(Problems and tasks)
[A] Reproduce the passage of the Death and Dying essay below that begins at the words "My own confrontation" and stops after "service for him.".
[B] Answer these questions using the Death and Dying essay below, putting each answer on its own line with the matching mark.
(i) In what year was the writer ordained?
(ii) How long after going to the hospital did the writer's father die?
(iii) In what month and year did Pew Research conduct its study on the decline of Christianity?
[C] Summarize the Death and Dying essay below in three sentences.

(Provided passage)

══════════

By Karen Georgia Thompson

Death and Dying

As we continue to move through these days of pandemics – racial and viral – I find myself contemplating the ways in which death and dying continue to be an impolite topic of conversation. Even in the midst of the masses dying every day, there are very healthy ways to talk about death – even in the church.

My own confrontation with the topic is personal. I was ordained in 1999 and served in the parish for a number of years. In April 2018 when my Mother died, I planned and conducted her funeral. It was the first funeral service I planned and completed. I had journeyed with my Mother from her onset of dementia through here illness, which got progressively worse. I had been with her at her bedside when she did, so when my father asked me to conduct her funeral, it seemed fitting.

Less than two years after her death, as the COVID-19 pandemic made its way into New York City, my father died. He was a health, active 85-yearold who contracted COVID-19 and died of complications caused by the virus less than 12 hours after going to the hospital. His death was sudden and given the social distancing requirements in New York at the time of his death, we were unable to have a funeral service for him.

Death is a challenging topic and yet, death is as natural as living. The seasons and cycles of life point us to endings and beginnings, to death and rebirth. Beyond weather as seasonal change, the earth cycles through periods of planting and harvesting. Seasons give us different fruits and vegetables, they indicate rainy and dry seasons for some. In all of these is evidence of change – transformation that brings us into new ways of living on the journey.

I also find myself thinking about the cycles of life as it pertains to the church and to our institutions.


Seasons of Change

For everything there is a season, and a time for every matter under heaven:” Ecclesiastes 3:1

The passing of my parents taught me a lot about life and living. These are lessons I continue to glean every day as I make my way in the new normal without their physical presence to reference. These words of Ecclesiastes come often, bring with them the contrasts listed on the verses following this chapter opener. What does it mean for us that there is a season for everything?

For me it means that there are times when things have to come to an end. Relationships end for a variety of reasons. Among them is the separation that comes when one moves away from a city, a country or even takes a new job. These moments too, require grieving and bring with them deep loss. They require their own sense of letting go – sometimes ritualised with visits to the airport, phone calls and emails to stay in touch, and even visits that assist in connecting and adjusting to change.

Seasons of change are not easy, yet they invite us into pause for reflection and encourage our awareness as we seek to move into the newness that change brings.

In the church, we find ourselves in seasons of institutional change as well. The past few years have seen a stark decline in the mainline churches in the West, while the churches in the Global South continue to grow. Congregations range in size from small churches to the mega churches with large memberships and abounding resources. As congregations decline they are faced with hard decisions.

The Pew Research Centre is a US based nonpartisan think tank that focuses on conducting public opinion polling, demographic research, content analysis and other data-driven social science research to identify and inform the public of trends and issues that are shaping and changing the world. Over the years, the Centre has provided insights into the on-going challenges facing religious institutions and churches in the US and globally.

In a study conducted in October 2019, Pew Research reported on the decline of Christianity. The headline accompanying the results of the survey read: “In U.S., Decline of Christianity Continues at Rapid Pace: An update on America’s changing religious landscape.” (

The results of the study show decline in the number of adults who self-identify as Christians, even as it shows an increase in the number that are identifying themselves as “none” in response to claims of religious self-identification. These religious “nones” have been a topic of interest since the Pew Research Reports in 2007 and 2014 started pointing to this growing category for religious identification.

══════════

(Input data)

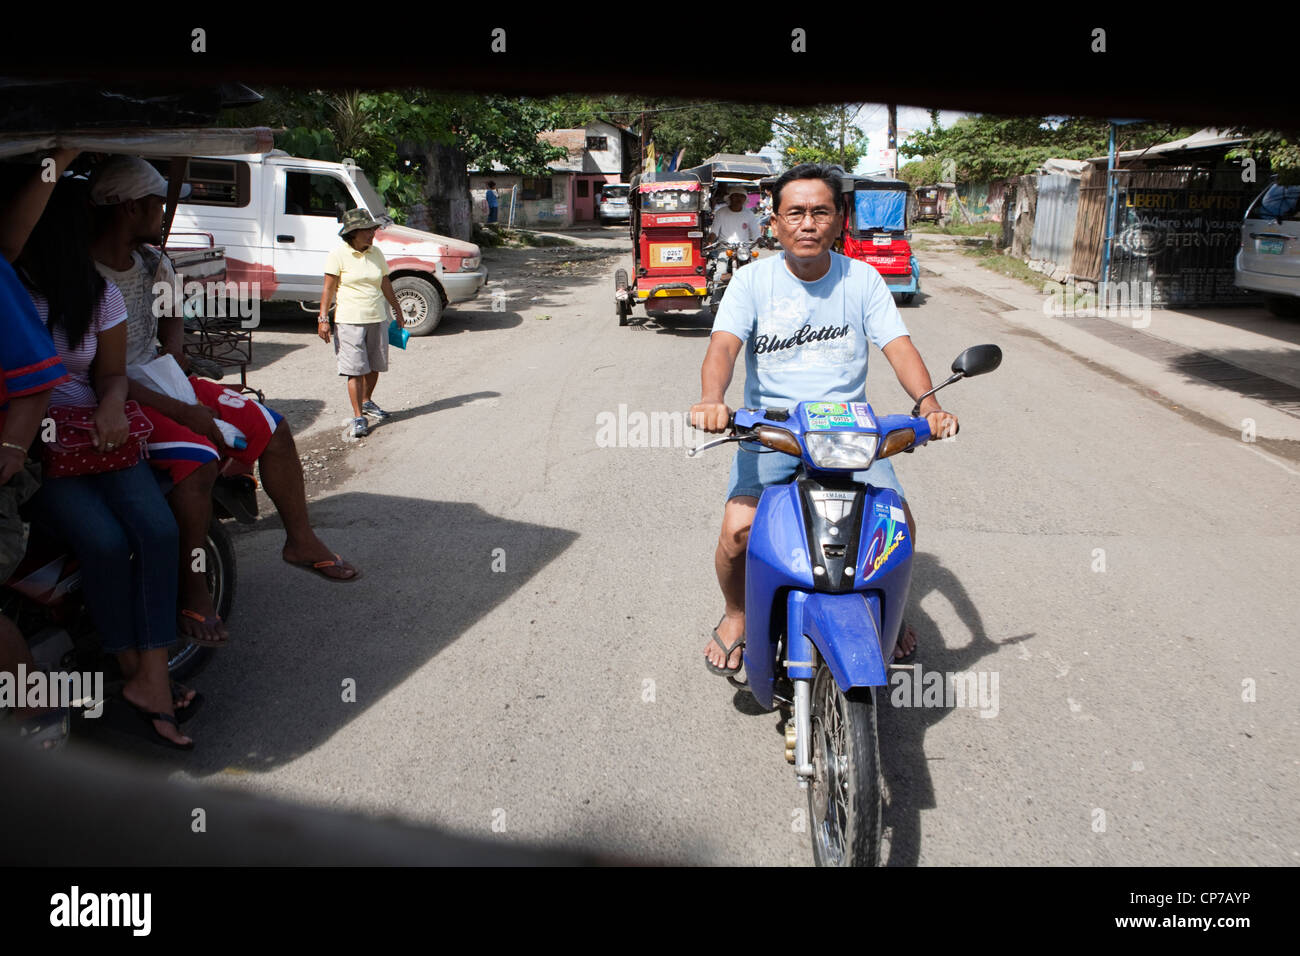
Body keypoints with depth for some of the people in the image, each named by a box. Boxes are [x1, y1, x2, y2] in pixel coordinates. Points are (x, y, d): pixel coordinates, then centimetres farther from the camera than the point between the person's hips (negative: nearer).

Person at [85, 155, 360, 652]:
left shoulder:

══════════

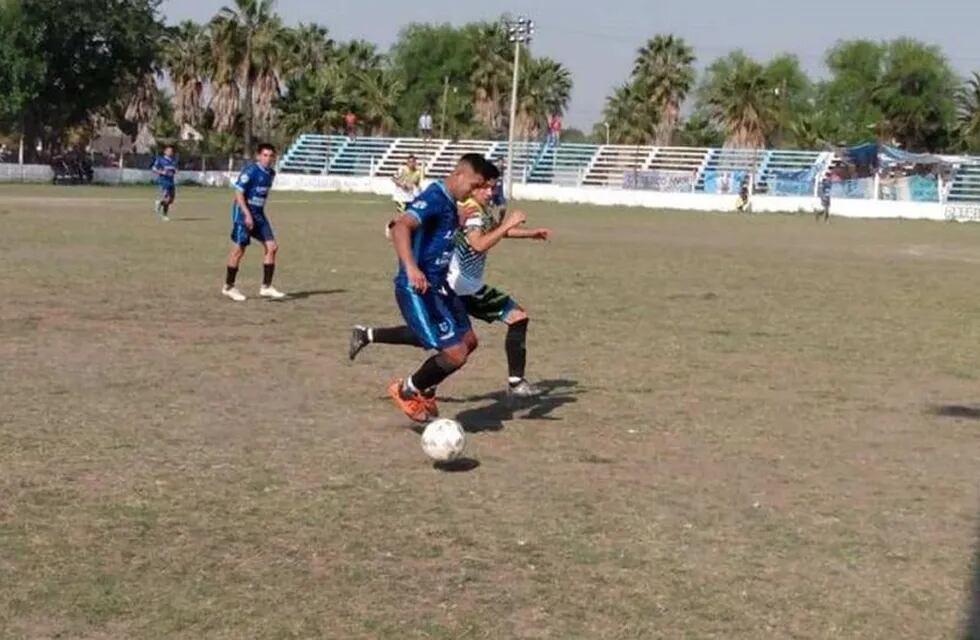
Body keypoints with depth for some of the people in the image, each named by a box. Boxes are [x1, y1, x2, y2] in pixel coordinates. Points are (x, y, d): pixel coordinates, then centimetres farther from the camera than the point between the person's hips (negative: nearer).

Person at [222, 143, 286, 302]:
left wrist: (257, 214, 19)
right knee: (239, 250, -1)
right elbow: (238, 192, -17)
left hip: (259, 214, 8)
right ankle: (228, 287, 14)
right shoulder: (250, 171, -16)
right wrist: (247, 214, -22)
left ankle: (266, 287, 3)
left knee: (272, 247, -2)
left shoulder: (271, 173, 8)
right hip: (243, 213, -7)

══════════

(Your responses)
[A]
My own confrontation with the topic is personal. I was ordained in 1999 and served in the parish for a number of years. In April 2018 when my Mother died, I planned and conducted her funeral. It was the first funeral service I planned and completed. I had journeyed with my Mother from her onset of dementia through here illness, which got progressively worse. I had been with her at her bedside when she did, so when my father asked me to conduct her funeral, it seemed fitting.

Less than two years after her death, as the COVID-19 pandemic made its way into New York City, my father died. He was a health, active 85-yearold who contracted COVID-19 and died of complications caused by the virus less than 12 hours after going to the hospital. His death was sudden and given the social distancing requirements in New York at the time of his death, we were unable to have a funeral service for him.

[B]
(i) 1999
(ii) Less than 12 hours
(iii) October 2019

[C] The writer, ordained in 1999, planned and conducted a mother's funeral in April 2018, but less than two years later could hold no funeral for a father who died of COVID-19 complications because of New York's social distancing requirements. Though death is a challenging topic, it is as natural as living, and the seasons of change recalled in Ecclesiastes 3:1 bring endings and losses that require grieving and invite reflection. The church is also in a season of institutional change: mainline churches in the West are declining while those in the Global South grow, and an October 2019 Pew Research study reported a continuing decline of Christianity in the U.S. alongside a growing number of religious "nones."